WHAT TO DO
Exactly as written, output the lines below starting from the first and ending with the line that contains "index pip: (918, 834)"; omit pictures.

[Source data]

————

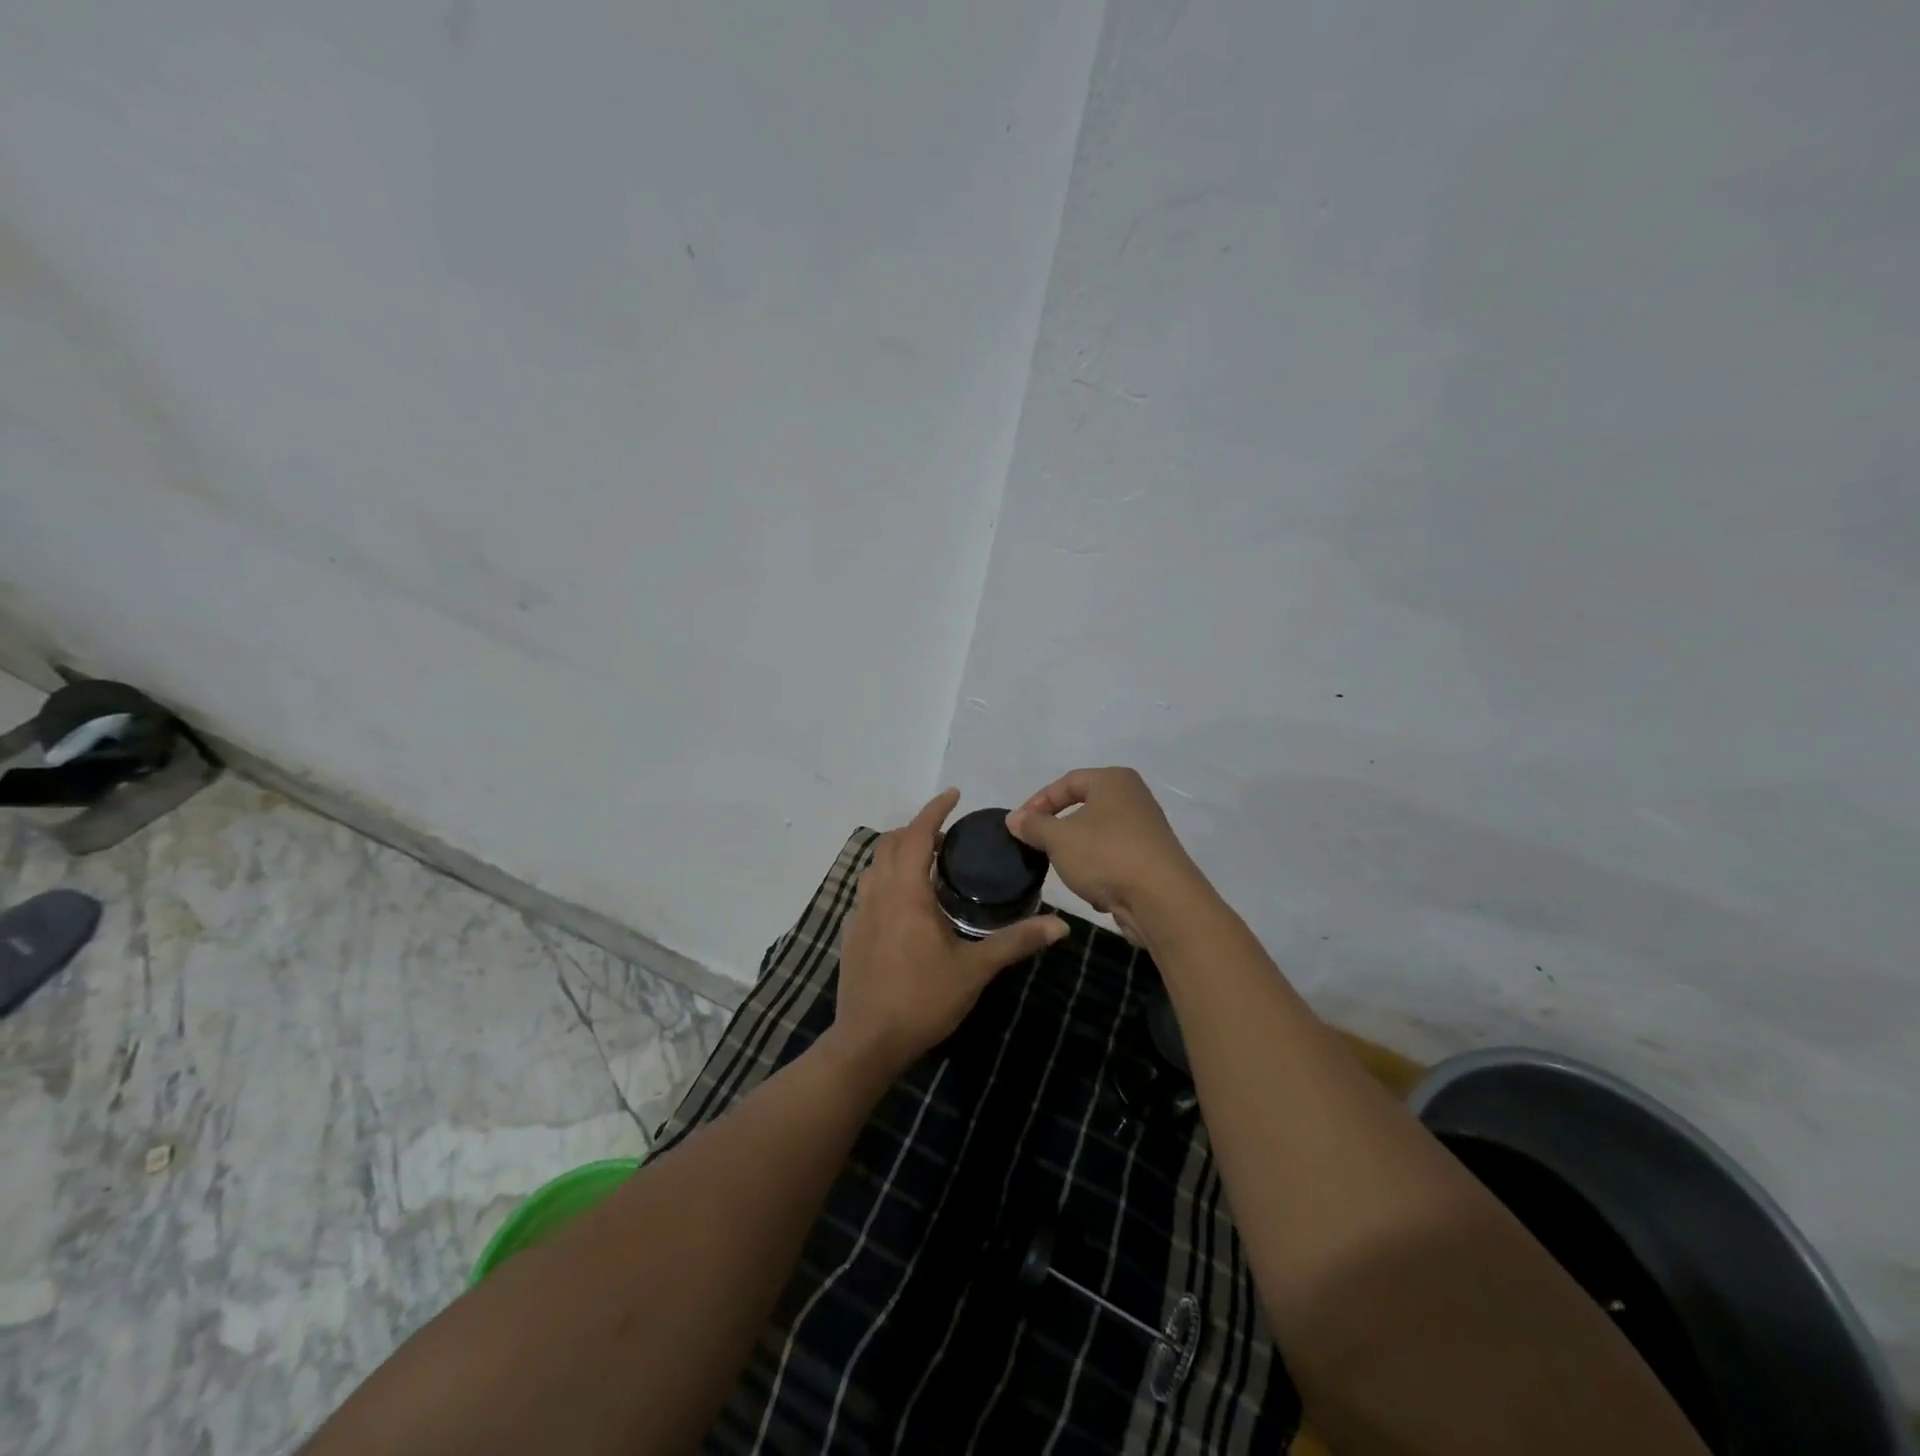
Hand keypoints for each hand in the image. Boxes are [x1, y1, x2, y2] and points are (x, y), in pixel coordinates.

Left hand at [830, 789, 1067, 1079]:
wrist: (868, 1043)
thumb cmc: (922, 1000)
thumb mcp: (975, 970)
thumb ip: (1016, 942)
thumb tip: (1061, 926)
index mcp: (906, 893)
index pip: (918, 834)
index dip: (935, 810)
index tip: (955, 795)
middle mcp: (878, 894)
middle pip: (891, 843)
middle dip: (918, 829)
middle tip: (949, 837)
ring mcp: (859, 914)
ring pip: (875, 865)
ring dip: (899, 853)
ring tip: (928, 864)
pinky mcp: (851, 934)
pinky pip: (868, 890)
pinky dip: (887, 879)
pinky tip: (905, 904)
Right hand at [1006, 768, 1210, 941]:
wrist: (1162, 900)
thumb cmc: (1105, 855)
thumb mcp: (1058, 838)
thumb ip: (1033, 826)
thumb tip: (1014, 819)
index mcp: (1114, 781)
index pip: (1067, 782)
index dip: (1038, 802)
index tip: (1019, 826)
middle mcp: (1134, 798)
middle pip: (1084, 808)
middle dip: (1057, 829)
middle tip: (1036, 846)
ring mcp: (1146, 830)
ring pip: (1097, 836)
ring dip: (1077, 853)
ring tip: (1062, 870)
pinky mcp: (1152, 861)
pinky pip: (1114, 859)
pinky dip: (1099, 871)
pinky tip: (1092, 890)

————

SOLUTION TO THIS PROBLEM
Hand keypoints for each hand in the image. Boxes are [x1, y1, x2, y2] and points are (x, y), in pixel coordinates.

Left hand at [830, 789, 1067, 1079]:
wrist: (868, 1043)
thumb cmc: (922, 1000)
thumb mcp: (975, 970)
thumb ip: (1016, 942)
thumb tip: (1061, 926)
index mcp: (906, 893)
index pip: (918, 834)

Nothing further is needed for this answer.